TASK DIRECTIONS: Every single entry that follows is to be retyped exactly.

"""

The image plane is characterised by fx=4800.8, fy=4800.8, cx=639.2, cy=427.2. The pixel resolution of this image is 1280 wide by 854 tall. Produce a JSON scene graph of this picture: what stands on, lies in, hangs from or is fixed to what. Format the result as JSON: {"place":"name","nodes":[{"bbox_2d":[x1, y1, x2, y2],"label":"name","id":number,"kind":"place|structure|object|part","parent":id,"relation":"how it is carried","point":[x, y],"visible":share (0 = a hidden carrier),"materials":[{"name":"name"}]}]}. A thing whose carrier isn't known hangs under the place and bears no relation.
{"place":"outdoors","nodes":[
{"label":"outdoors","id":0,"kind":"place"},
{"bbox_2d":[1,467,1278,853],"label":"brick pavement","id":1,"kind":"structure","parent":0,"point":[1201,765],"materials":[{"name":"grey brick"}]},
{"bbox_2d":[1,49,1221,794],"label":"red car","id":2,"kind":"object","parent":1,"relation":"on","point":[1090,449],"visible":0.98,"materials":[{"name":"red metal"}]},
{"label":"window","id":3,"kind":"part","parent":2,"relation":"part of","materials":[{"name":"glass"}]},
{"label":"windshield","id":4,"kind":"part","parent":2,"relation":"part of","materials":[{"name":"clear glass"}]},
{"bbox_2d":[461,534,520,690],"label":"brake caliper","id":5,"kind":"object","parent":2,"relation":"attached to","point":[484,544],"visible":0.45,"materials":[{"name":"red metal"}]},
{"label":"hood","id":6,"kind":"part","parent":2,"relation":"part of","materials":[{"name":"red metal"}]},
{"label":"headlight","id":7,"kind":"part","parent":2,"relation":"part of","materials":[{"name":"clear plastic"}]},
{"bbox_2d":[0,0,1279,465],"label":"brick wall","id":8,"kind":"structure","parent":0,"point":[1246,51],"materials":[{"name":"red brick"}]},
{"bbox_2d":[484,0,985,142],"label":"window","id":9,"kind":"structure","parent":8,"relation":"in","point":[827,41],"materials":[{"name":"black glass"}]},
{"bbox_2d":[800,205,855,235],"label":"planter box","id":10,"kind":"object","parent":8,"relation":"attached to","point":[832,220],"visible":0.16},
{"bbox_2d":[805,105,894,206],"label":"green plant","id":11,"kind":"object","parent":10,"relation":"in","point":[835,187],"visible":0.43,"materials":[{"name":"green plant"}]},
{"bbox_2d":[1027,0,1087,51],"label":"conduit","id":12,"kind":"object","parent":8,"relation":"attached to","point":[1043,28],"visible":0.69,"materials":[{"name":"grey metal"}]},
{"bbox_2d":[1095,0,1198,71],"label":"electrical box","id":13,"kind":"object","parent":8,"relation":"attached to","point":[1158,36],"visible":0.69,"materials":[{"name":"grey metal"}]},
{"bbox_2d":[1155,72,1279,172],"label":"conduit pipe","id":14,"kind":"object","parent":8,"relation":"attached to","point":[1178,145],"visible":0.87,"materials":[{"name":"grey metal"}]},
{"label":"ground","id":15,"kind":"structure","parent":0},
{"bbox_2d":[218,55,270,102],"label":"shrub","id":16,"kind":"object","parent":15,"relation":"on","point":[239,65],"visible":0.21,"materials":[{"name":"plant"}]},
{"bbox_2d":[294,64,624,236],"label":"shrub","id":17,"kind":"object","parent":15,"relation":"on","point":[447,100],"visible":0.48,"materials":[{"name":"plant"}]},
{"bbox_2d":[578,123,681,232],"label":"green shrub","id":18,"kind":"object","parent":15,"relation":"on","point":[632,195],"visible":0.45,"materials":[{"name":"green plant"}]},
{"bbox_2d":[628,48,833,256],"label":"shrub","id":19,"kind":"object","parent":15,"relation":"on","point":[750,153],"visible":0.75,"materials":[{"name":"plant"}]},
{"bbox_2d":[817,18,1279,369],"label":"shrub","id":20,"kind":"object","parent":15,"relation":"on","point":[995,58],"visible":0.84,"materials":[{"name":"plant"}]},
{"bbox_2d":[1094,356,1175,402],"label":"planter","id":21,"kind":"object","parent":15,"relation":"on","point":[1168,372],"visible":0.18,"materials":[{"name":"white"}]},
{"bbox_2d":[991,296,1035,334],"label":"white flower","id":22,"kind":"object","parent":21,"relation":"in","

"""

COMPLETED EXERCISE:
The image plane is characterised by fx=4800.8, fy=4800.8, cx=639.2, cy=427.2. The pixel resolution of this image is 1280 wide by 854 tall. Produce a JSON scene graph of this picture: what stands on, lies in, hangs from or is fixed to what. Format the result as JSON: {"place":"name","nodes":[{"bbox_2d":[x1, y1, x2, y2],"label":"name","id":number,"kind":"place|structure|object|part","parent":id,"relation":"how it is carried","point":[x, y],"visible":share (0 = a hidden carrier),"materials":[{"name":"name"}]}]}. A thing whose carrier isn't known hangs under the place and bears no relation.
{"place":"outdoors","nodes":[
{"label":"outdoors","id":0,"kind":"place"},
{"bbox_2d":[1,467,1278,853],"label":"brick pavement","id":1,"kind":"structure","parent":0,"point":[1201,765],"materials":[{"name":"grey brick"}]},
{"bbox_2d":[1,49,1221,794],"label":"red car","id":2,"kind":"object","parent":1,"relation":"on","point":[1090,449],"visible":0.98,"materials":[{"name":"red metal"}]},
{"label":"window","id":3,"kind":"part","parent":2,"relation":"part of","materials":[{"name":"glass"}]},
{"label":"windshield","id":4,"kind":"part","parent":2,"relation":"part of","materials":[{"name":"clear glass"}]},
{"bbox_2d":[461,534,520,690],"label":"brake caliper","id":5,"kind":"object","parent":2,"relation":"attached to","point":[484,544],"visible":0.45,"materials":[{"name":"red metal"}]},
{"label":"hood","id":6,"kind":"part","parent":2,"relation":"part of","materials":[{"name":"red metal"}]},
{"label":"headlight","id":7,"kind":"part","parent":2,"relation":"part of","materials":[{"name":"clear plastic"}]},
{"bbox_2d":[0,0,1279,465],"label":"brick wall","id":8,"kind":"structure","parent":0,"point":[1246,51],"materials":[{"name":"red brick"}]},
{"bbox_2d":[484,0,985,142],"label":"window","id":9,"kind":"structure","parent":8,"relation":"in","point":[827,41],"materials":[{"name":"black glass"}]},
{"bbox_2d":[800,205,855,235],"label":"planter box","id":10,"kind":"object","parent":8,"relation":"attached to","point":[832,220],"visible":0.16},
{"bbox_2d":[805,105,894,206],"label":"green plant","id":11,"kind":"object","parent":10,"relation":"in","point":[835,187],"visible":0.43,"materials":[{"name":"green plant"}]},
{"bbox_2d":[1027,0,1087,51],"label":"conduit","id":12,"kind":"object","parent":8,"relation":"attached to","point":[1043,28],"visible":0.69,"materials":[{"name":"grey metal"}]},
{"bbox_2d":[1095,0,1198,71],"label":"electrical box","id":13,"kind":"object","parent":8,"relation":"attached to","point":[1158,36],"visible":0.69,"materials":[{"name":"grey metal"}]},
{"bbox_2d":[1155,72,1279,172],"label":"conduit pipe","id":14,"kind":"object","parent":8,"relation":"attached to","point":[1178,145],"visible":0.87,"materials":[{"name":"grey metal"}]},
{"label":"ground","id":15,"kind":"structure","parent":0},
{"bbox_2d":[218,55,270,102],"label":"shrub","id":16,"kind":"object","parent":15,"relation":"on","point":[239,65],"visible":0.21,"materials":[{"name":"plant"}]},
{"bbox_2d":[294,64,624,236],"label":"shrub","id":17,"kind":"object","parent":15,"relation":"on","point":[447,100],"visible":0.48,"materials":[{"name":"plant"}]},
{"bbox_2d":[578,123,681,232],"label":"green shrub","id":18,"kind":"object","parent":15,"relation":"on","point":[632,195],"visible":0.45,"materials":[{"name":"green plant"}]},
{"bbox_2d":[628,48,833,256],"label":"shrub","id":19,"kind":"object","parent":15,"relation":"on","point":[750,153],"visible":0.75,"materials":[{"name":"plant"}]},
{"bbox_2d":[817,18,1279,369],"label":"shrub","id":20,"kind":"object","parent":15,"relation":"on","point":[995,58],"visible":0.84,"materials":[{"name":"plant"}]},
{"bbox_2d":[1094,356,1175,402],"label":"planter","id":21,"kind":"object","parent":15,"relation":"on","point":[1168,372],"visible":0.18,"materials":[{"name":"white"}]},
{"bbox_2d":[991,296,1035,334],"label":"white flower","id":22,"kind":"object","parent":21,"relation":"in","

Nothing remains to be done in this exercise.